I have just had a look and there is a bit of research on this. 

In the UK, they found that hotels, pubs and restaurants had the biggest proportion of meal leavers than at leisure venues, staff canteens and quick service restaurants. The people who leave most leftovers are women; young people; and people in the ABC1 socioeconomic group (middle class).

Photo of Kate Rushton

According to a 2005 study at the University of Arizona, food waste as a percentage of the total food used is 9.55% in fast food establishments and 3.11% in full service restaurants in the United States.

The pre-consumer kitchen waste, which could be incorrectly prepared food, spoiled food, trim waste, or simply overproduction, constitutes an estimated 4-10% of purchased food, becoming waste before it ever reaches the table.

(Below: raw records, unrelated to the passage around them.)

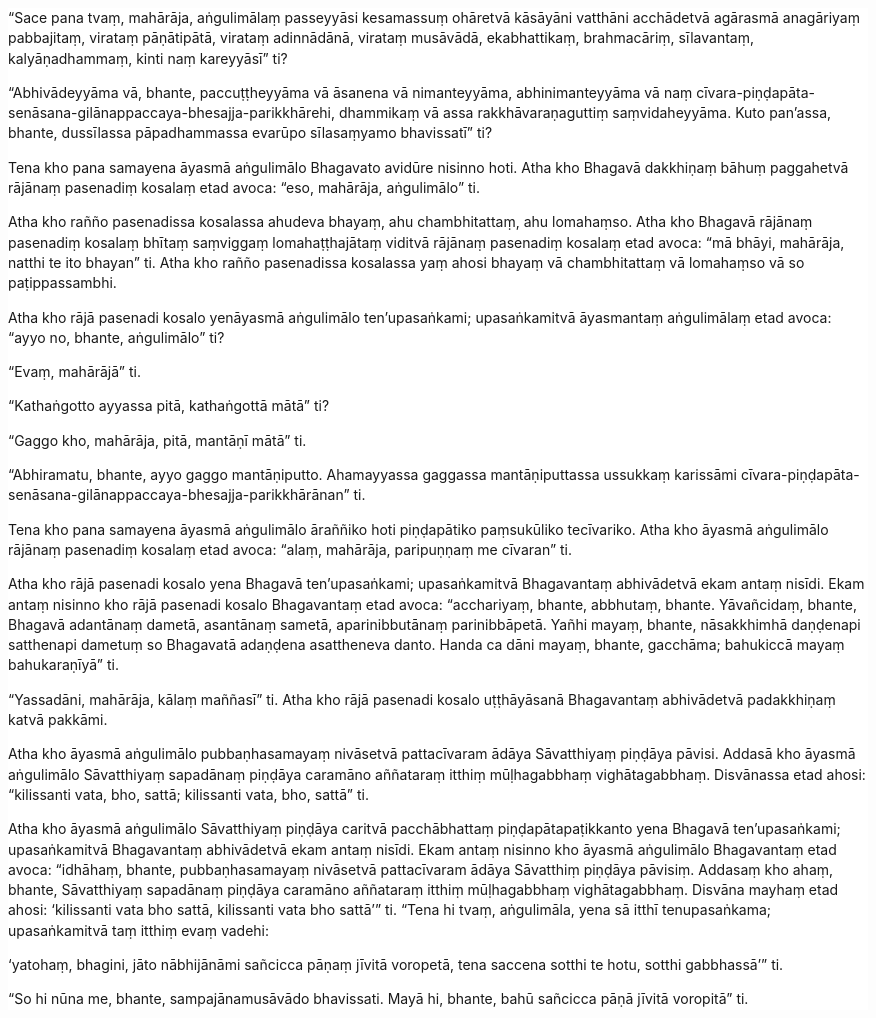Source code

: “Sace pana tvaṃ, mahārāja, aṅgulimālaṃ passeyyāsi kesamassuṃ ohāretvā kāsāyāni vatthāni acchādetvā agārasmā anagāriyaṃ pabbajitaṃ, virataṃ pāṇātipātā, virataṃ adinnādānā, virataṃ musāvādā, ekabhattikaṃ, brahmacāriṃ, sīlavantaṃ, kalyāṇadhammaṃ, kinti naṃ kareyyāsī” ti?

“Abhivādeyyāma vā, bhante, paccuṭṭheyyāma vā āsanena vā nimanteyyāma, abhinimanteyyāma vā naṃ cīvara-piṇḍapāta-senāsana-gilānappaccaya-bhesajja-parikkhārehi, dhammikaṃ vā assa rakkhāvaraṇaguttiṃ saṃvidaheyyāma. Kuto pan’assa, bhante, dussīlassa pāpadhammassa evarūpo sīlasaṃyamo bhavissatī” ti?

Tena kho pana samayena āyasmā aṅgulimālo Bhagavato avidūre nisinno hoti. Atha kho Bhagavā dakkhiṇaṃ bāhuṃ paggahetvā rājānaṃ pasenadiṃ kosalaṃ etad avoca: “eso, mahārāja, aṅgulimālo” ti.

Atha kho rañño pasenadissa kosalassa ahudeva bhayaṃ, ahu chambhitattaṃ, ahu lomahaṃso. Atha kho Bhagavā rājānaṃ pasenadiṃ kosalaṃ bhītaṃ saṃviggaṃ lomahaṭṭhajātaṃ viditvā rājānaṃ pasenadiṃ kosalaṃ etad avoca: “mā bhāyi, mahārāja, natthi te ito bhayan” ti. Atha kho rañño pasenadissa kosalassa yaṃ ahosi bhayaṃ vā chambhitattaṃ vā lomahaṃso vā so paṭippassambhi.

Atha kho rājā pasenadi kosalo yenāyasmā aṅgulimālo ten’upasaṅkami; upasaṅkamitvā āyasmantaṃ aṅgulimālaṃ etad avoca: “ayyo no, bhante, aṅgulimālo” ti?

“Evaṃ, mahārājā” ti.

“Kathaṅgotto ayyassa pitā, kathaṅgottā mātā” ti?

“Gaggo kho, mahārāja, pitā, mantāṇī mātā” ti.

“Abhiramatu, bhante, ayyo gaggo mantāṇiputto. Ahamayyassa gaggassa mantāṇiputtassa ussukkaṃ karissāmi cīvara-piṇḍapāta-senāsana-gilānappaccaya-bhesajja-parikkhārānan” ti.

Tena kho pana samayena āyasmā aṅgulimālo āraññiko hoti piṇḍapātiko paṃsukūliko tecīvariko. Atha kho āyasmā aṅgulimālo rājānaṃ pasenadiṃ kosalaṃ etad avoca: “alaṃ, mahārāja, paripuṇṇaṃ me cīvaran” ti.

Atha kho rājā pasenadi kosalo yena Bhagavā ten’upasaṅkami; upasaṅkamitvā Bhagavantaṃ abhivādetvā ekam antaṃ nisīdi. Ekam antaṃ nisinno kho rājā pasenadi kosalo Bhagavantaṃ etad avoca: “acchariyaṃ, bhante, abbhutaṃ, bhante. Yāvañcidaṃ, bhante, Bhagavā adantānaṃ dametā, asantānaṃ sametā, aparinibbutānaṃ parinibbāpetā. Yañhi mayaṃ, bhante, nāsakkhimhā daṇḍenapi satthenapi dametuṃ so Bhagavatā adaṇḍena asattheneva danto. Handa ca dāni mayaṃ, bhante, gacchāma; bahukiccā mayaṃ bahukaraṇīyā” ti.

“Yassadāni, mahārāja, kālaṃ maññasī” ti. Atha kho rājā pasenadi kosalo uṭṭhāyāsanā Bhagavantaṃ abhivādetvā padakkhiṇaṃ katvā pakkāmi.

Atha kho āyasmā aṅgulimālo pubbaṇhasamayaṃ nivāsetvā pattacīvaram ādāya Sāvatthiyaṃ piṇḍāya pāvisi. Addasā kho āyasmā aṅgulimālo Sāvatthiyaṃ sapadānaṃ piṇḍāya caramāno aññataraṃ itthiṃ mūḷhagabbhaṃ vighātagabbhaṃ. Disvānassa etad ahosi: “kilissanti vata, bho, sattā; kilissanti vata, bho, sattā” ti.

Atha kho āyasmā aṅgulimālo Sāvatthiyaṃ piṇḍāya caritvā pacchābhattaṃ piṇḍapātapaṭikkanto yena Bhagavā ten’upasaṅkami; upasaṅkamitvā Bhagavantaṃ abhivādetvā ekam antaṃ nisīdi. Ekam antaṃ nisinno kho āyasmā aṅgulimālo Bhagavantaṃ etad avoca: “idhāhaṃ, bhante, pubbaṇhasamayaṃ nivāsetvā pattacīvaram ādāya Sāvatthiṃ piṇḍāya pāvisiṃ. Addasaṃ kho ahaṃ, bhante, Sāvatthiyaṃ sapadānaṃ piṇḍāya caramāno aññataraṃ itthiṃ mūḷhagabbhaṃ vighātagabbhaṃ. Disvāna mayhaṃ etad ahosi: ‘kilissanti vata bho sattā, kilissanti vata bho sattā’” ti. “Tena hi tvaṃ, aṅgulimāla, yena sā itthī tenupasaṅkama; upasaṅkamitvā taṃ itthiṃ evaṃ vadehi:

‘yatohaṃ, bhagini, jāto nābhijānāmi sañcicca pāṇaṃ jīvitā voropetā, tena saccena sotthi te hotu, sotthi gabbhassā’” ti.

“So hi nūna me, bhante, sampajānamusāvādo bhavissati. Mayā hi, bhante, bahū sañcicca pāṇā jīvitā voropitā” ti.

According to Aramark, a dining company that serves about 500 schools in the United States, students waste 25-30% less food when they don’t have the option of carrying it on a tray. When Iowa State University went trayless in 2010, to take just one example, the school saw a 10% reduction in wasted food.

Food waste at fast food restaurants usually varies depending on the type and size of the chain. Larger chains tend to have lower food waste rates ranging from 5%-7%, while smaller, local chains can have loss rates as high as 50%.

Photo of Kate Rushton

I will try and find some more recent research. 

Photo of Delia Kulukundis

Bettina Fliegel and Anne-Laure Fayard these are great suggestions.  They reminded me that one of the food websites I often use has a whole section on leftovers, which is pretty good:

Photo of Gaurav Sharma

Hi Kate !

I am glad you found my post. I own a Quick Service Restaurant (QSR) in Mumbai. Its been 3 months since we have started our operations. Based on our observations during these months we see an overall food wastage of 30% which mainly comprises of leftovers from a consumers plate, spoilage.

I would like to give you a little insight on the consumer behavior of people who walk into my restaurant.My restaurant is located in Bandra,Mumbai. which is known for its night life The food is economically priced compared to my competitors.Well People tend to order more than they can eat especially in this area , mainly due to sheer curiosity of the cuisine and affordable pricing .
They like ordering more starters on a limited budget and tend to spend the rest on pubs and enjoy the night life. Thereby we are left with huge leftovers of such consumers. On the other hand the food wastage in pub chains only ranges between 6 %to 12% to that of 30% in a QSR as they tend to order limited food items in pubs.